### Required work
Type out the entries again, matching each one exactly.

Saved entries
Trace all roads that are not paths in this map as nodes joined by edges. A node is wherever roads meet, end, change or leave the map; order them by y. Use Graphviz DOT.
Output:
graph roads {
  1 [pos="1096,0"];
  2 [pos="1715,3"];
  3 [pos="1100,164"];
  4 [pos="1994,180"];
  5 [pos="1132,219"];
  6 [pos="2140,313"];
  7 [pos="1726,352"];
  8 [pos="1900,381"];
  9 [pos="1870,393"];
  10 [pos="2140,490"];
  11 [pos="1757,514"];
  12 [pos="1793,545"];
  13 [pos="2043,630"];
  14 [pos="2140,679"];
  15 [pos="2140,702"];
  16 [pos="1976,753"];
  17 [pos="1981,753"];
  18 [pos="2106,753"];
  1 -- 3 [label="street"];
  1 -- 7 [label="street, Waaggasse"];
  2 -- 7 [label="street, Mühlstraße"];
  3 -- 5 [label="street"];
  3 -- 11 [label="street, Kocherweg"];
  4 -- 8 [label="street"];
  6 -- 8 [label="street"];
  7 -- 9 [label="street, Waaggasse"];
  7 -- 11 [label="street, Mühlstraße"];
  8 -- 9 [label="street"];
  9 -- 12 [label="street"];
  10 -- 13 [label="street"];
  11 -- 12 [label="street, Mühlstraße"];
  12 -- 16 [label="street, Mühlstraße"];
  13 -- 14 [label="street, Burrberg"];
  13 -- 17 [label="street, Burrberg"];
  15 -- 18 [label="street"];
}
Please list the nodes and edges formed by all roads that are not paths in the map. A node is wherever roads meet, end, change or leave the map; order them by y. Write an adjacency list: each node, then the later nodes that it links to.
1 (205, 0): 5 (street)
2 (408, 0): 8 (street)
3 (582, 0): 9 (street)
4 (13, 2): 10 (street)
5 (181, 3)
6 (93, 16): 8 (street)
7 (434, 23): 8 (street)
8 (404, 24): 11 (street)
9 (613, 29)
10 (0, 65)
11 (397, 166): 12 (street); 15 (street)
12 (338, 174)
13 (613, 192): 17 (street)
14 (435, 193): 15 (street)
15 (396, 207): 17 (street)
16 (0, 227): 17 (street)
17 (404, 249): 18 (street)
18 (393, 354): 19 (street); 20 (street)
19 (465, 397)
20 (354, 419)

### Exercise output
Trace all roads that are not paths in this map as nodes joined by edges. A node is wherever roads meet, end, change or leave the map; order them by y. Use Graphviz DOT.
Output:
graph roads {
  1 [pos="1096,0"];
  2 [pos="1715,3"];
  3 [pos="1100,164"];
  4 [pos="1994,180"];
  5 [pos="1132,219"];
  6 [pos="2140,313"];
  7 [pos="1726,352"];
  8 [pos="1900,381"];
  9 [pos="1870,393"];
  10 [pos="2140,490"];
  11 [pos="1757,514"];
  12 [pos="1793,545"];
  13 [pos="2043,630"];
  14 [pos="2140,679"];
  15 [pos="2140,702"];
  16 [pos="1976,753"];
  17 [pos="1981,753"];
  18 [pos="2106,753"];
  1 -- 3 [label="street"];
  1 -- 7 [label="street, Waaggasse"];
  2 -- 7 [label="street, Mühlstraße"];
  3 -- 5 [label="street"];
  3 -- 11 [label="street, Kocherweg"];
  4 -- 8 [label="street"];
  6 -- 8 [label="street"];
  7 -- 9 [label="street, Waaggasse"];
  7 -- 11 [label="street, Mühlstraße"];
  8 -- 9 [label="street"];
  9 -- 12 [label="street"];
  10 -- 13 [label="street"];
  11 -- 12 [label="street, Mühlstraße"];
  12 -- 16 [label="street, Mühlstraße"];
  13 -- 14 [label="street, Burrberg"];
  13 -- 17 [label="street, Burrberg"];
  15 -- 18 [label="street"];
}
Please list the nodes and edges formed by all roads that are not paths in the map. A node is wherever roads meet, end, change or leave the map; order them by y. Write an adjacency list: each node, then the later nodes that it links to.
1 (205, 0): 5 (street)
2 (408, 0): 8 (street)
3 (582, 0): 9 (street)
4 (13, 2): 10 (street)
5 (181, 3)
6 (93, 16): 8 (street)
7 (434, 23): 8 (street)
8 (404, 24): 11 (street)
9 (613, 29)
10 (0, 65)
11 (397, 166): 12 (street); 15 (street)
12 (338, 174)
13 (613, 192): 17 (street)
14 (435, 193): 15 (street)
15 (396, 207): 17 (street)
16 (0, 227): 17 (street)
17 (404, 249): 18 (street)
18 (393, 354): 19 (street); 20 (street)
19 (465, 397)
20 (354, 419)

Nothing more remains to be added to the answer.